Geriatric Pregnancy WTF?
Sticks and stones may break my bones
But words will never hurt me.
Most of us remember that classic rhyme from childhood. Well, even as a kid, I knew that was some BS. We recited those lines so other people would think their words had no affect on us, but most of the time the opposite was true.
And it still is. Case in point—being a 39-year-old pregnant woman, otherwise known as #mycurrentsituation.
I’m expecting my third child in weeks, and this pregnancy has been different in many ways. Perhaps, what has made it most memorable though are other people’s comments.
Since finding out my husband and I would be adding a third child to our brood, I’ve realized that a lot folks in the world are habitual line steppers.
They say what they want, when they want, no matter how inappropriate, without a second thought.
A few months ago, for example, I went in for my five-month prenatal check up. I mentioned to my OBGYN that my baby feels very heavy and low in my belly, and that I didn’t remember this type of discomfort with my other two pregnancies. So I asked her whether I should be concerned. A smile spread across her face and she cocked her head to one side.
“Well, Calida, this is your third baby, so you are more stretched out and loose down there,” she said with a chuckle.
But I wasn’t chuckling.
Instead, I gave her a blank stare.
She cleared her throat and, in her most professional voice, said. “I would recommend purchasing a pregnancy belt to help with the discomfort.“
“Thanks for the tip,” I replied deadpan while giving her the side eye.
As the weeks followed and my baby grew from the size of a cantaloupe to a watermelon, strangers in stores, on the street, and waiting in line would try to make small talk about my pregnancy.
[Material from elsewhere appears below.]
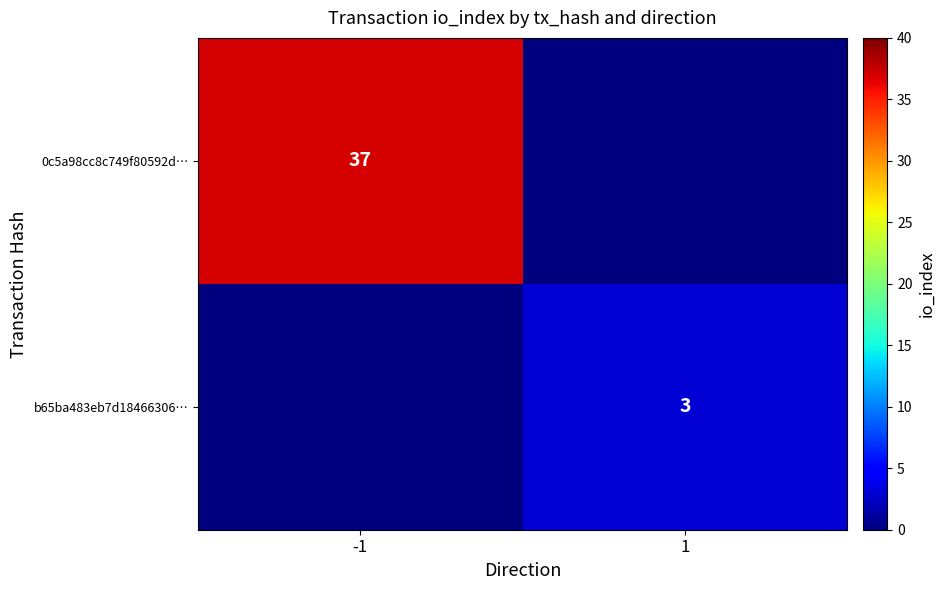

Is it true that 0c5a98cc8c749f80592d… equals 37 at -1?

True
But the conversation inevitably became as redundant as a scene from Groundhog Day.
With the most endearing smile, strangers ask, ” Is this your first baby?”
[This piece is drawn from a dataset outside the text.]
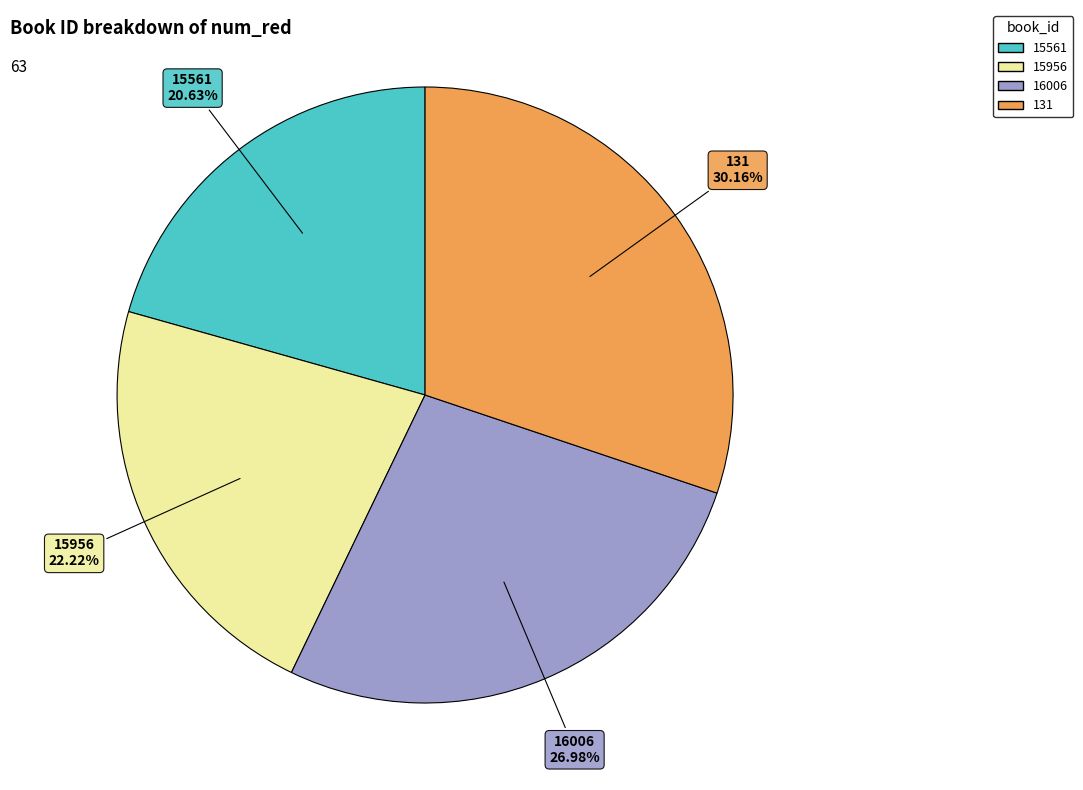

Combined, do 15956 and 131 account for over 50%?

Yes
“No,” I reply with a cautious smile, anticipating the inappropriateness to follow. “It’s my third.”
“ Oh,” they say, looking for something to celebrate.
“Do you have a boy and a girl?,”
“I have two girls.”
” Well, this one is going to be your boy! You husband must be so excited”
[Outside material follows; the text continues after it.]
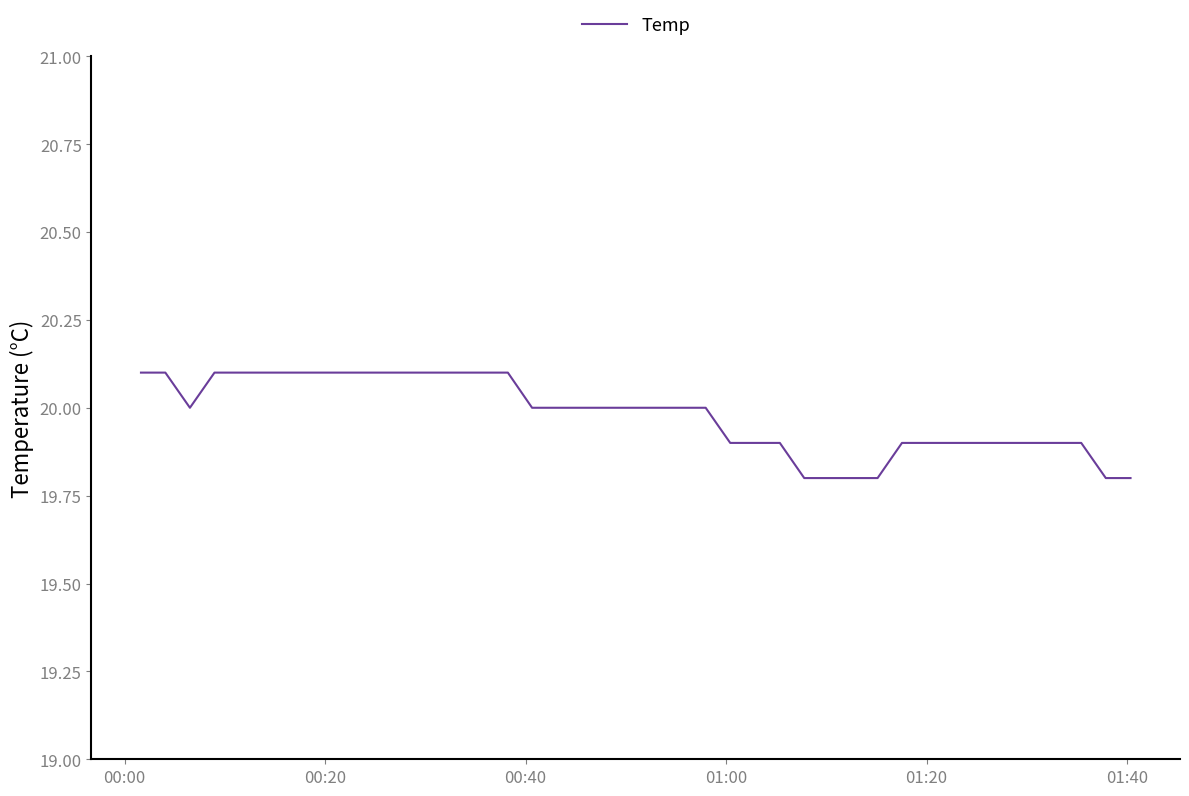

What is the smallest value displayed?

19.8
“No, it’s a girl.” I fire back.
“Oh,” they reply, disappointed that my reproductive excess hadn’t produced any XY chromosomes.
And then awkward silence.
Wash, Rinse. Repeat.
One time a friend asked if I were I trying to build my own WNBA team. Then there was the time I went to a 40th birthday party in a dress that showed off my growing figure.
“I can’t believe you are going to have another one,” said one friend, shaking his head and laughing.
“I wouldn’t even want three cats and you’re having three children,” said another female friend.
“You must really like being a mother,” added another.
I have just the thing for such encounters. My recently adopted survival technique. It’s crude but effective: fake smile, forced laugh, calling them all bitches in my mind.
And it’s not just my friends. My family is among the worst offenders.
When I was visiting relatives on a recent trip back to Delaware, one family member told me I looked like a cow. Another kept telling me how huge I was whenever I walked into a room. One uncle snickered in my face about being “40 and pregnant.” And I even had one cousin tell me that in 10 years I’m going to be the “not young” mom picking up her kid from school.
You get the point. The third time has not been a charm.
I was telling one of my close friends about these experiences, and she hit me with the whopper.
“Another one of my friends is having a geriatric pregnancy, too, Calida,” she said.
“A geriatric pregnancy? What’s that?” I asked.
“That’s the term for women who are over 35 and pregnant.”
I had to look it up for myself. And guess what? It’s all over the Internet.
Thank God my doctor hasn’t referred to my pregnancy in that way. The concept of being labeled “geriatric” at 39 is absurd even if, at almost nine months pregnant, I’m stiff, grumpy, and pee on myself a little if I laugh or cough too hard.
But all the inappropriate hating aside, I’ve been getting much love from most of my friends and family. My husband kisses my belly and tells me how beautiful I am every day. I’ve had three baby showers (unheard of for a third child), received an abundance of gifts, and had friends pick up my kids for play dates so I don’t have to drive.
Plus, I’ve been saving some sticks and stones of my own to throw if my hormones get the best of me.